Ecstasy — also known by the chemical shorthand, MDMA, and a number of street nicknames, including “Molly” — was initially popular at raves before spreading to the wider community.

Federal agents as well as state and local police were so concerned about the potential dangers of the chemicals involved in the production of Ecstasy that they sealed off the block where the stash house was located. Some investigators wore hazmat suits during a December 2018 raid.

In his plea before U.S. District Judge Joan Azrack, Guida admitted using the stash house to produce the drug from 2013 to 2018. Guida said he manufactured the Ecstasy “for my own personal use,” and both used and sold the marijuana.
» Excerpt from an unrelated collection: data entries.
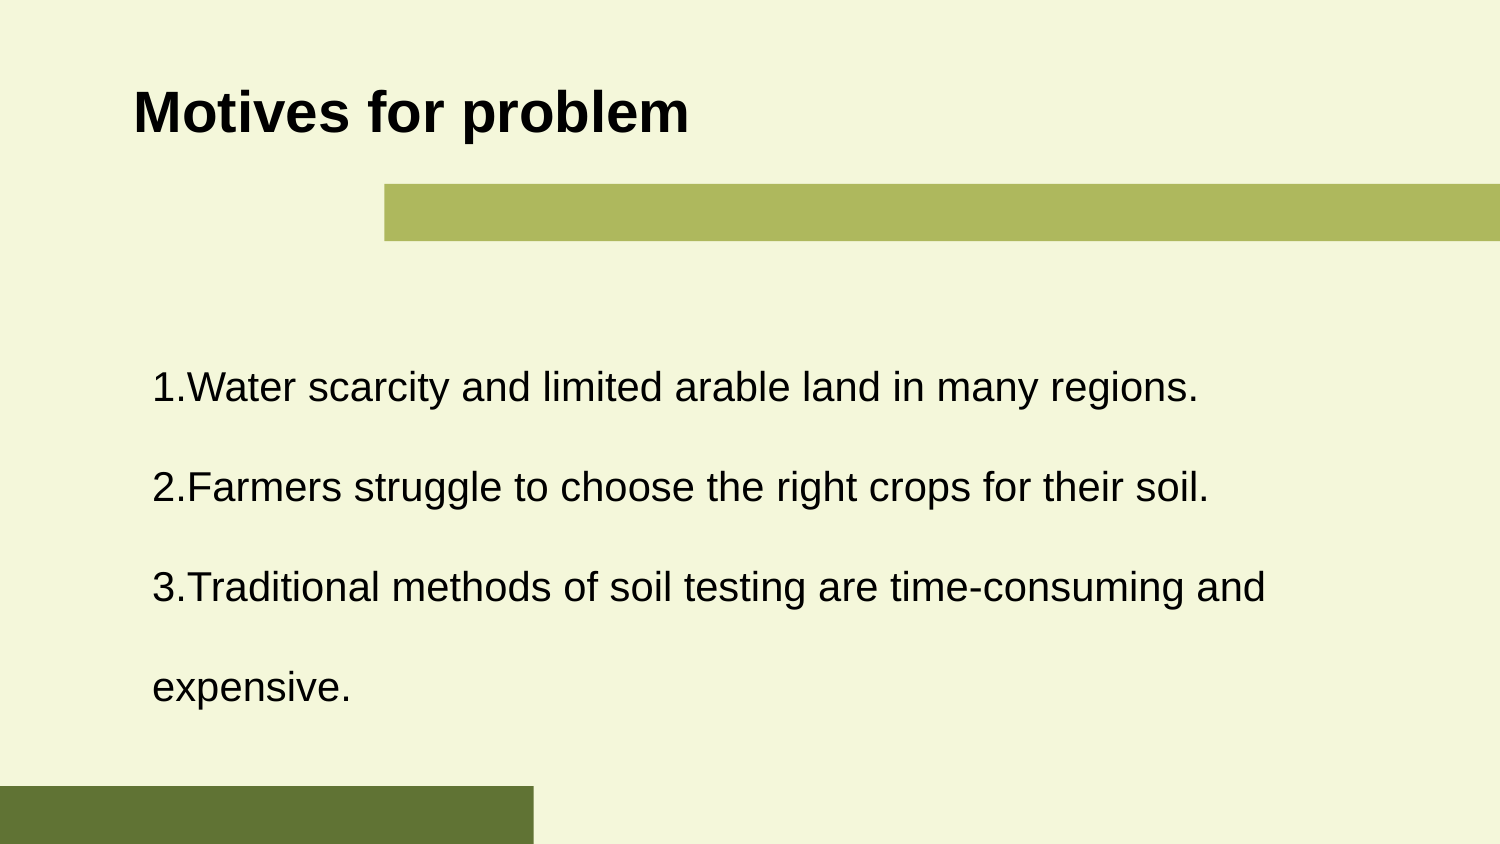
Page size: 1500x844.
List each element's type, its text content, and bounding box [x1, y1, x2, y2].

text_box [0, 786, 534, 844]
title 1.Water scarcity and limited arable land in many regions. 2.Farmers struggle to choose the right crops for their soil. 3.Traditional methods of soil testing are time-consuming and expensive. [137, 294, 1408, 710]
title Motives for problem [118, 59, 846, 154]
text_box [384, 183, 1500, 242]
Guida also said he was being treated for addiction to methamphetamines.

Investigators found enough chemicals used in the manufacture of Ecstasy to produce a kilo, along with more than a kilo of processed marijuana and 36 marijuana plants, said Eastern District Assistant United States Attorney Bradley King.

The investigation into Guida began in 2013 when U.S. Customs agents intercepted a package containing a chemical used in the manufacture of Ecstasy that was mailed from China to his Elmhurst apartment, officials said.

Under the terms of the plea agreement, Guida faces between 70 to 86 months in prison.

Guida’s attorney, federal public defender Randi Chavis, declined to comment.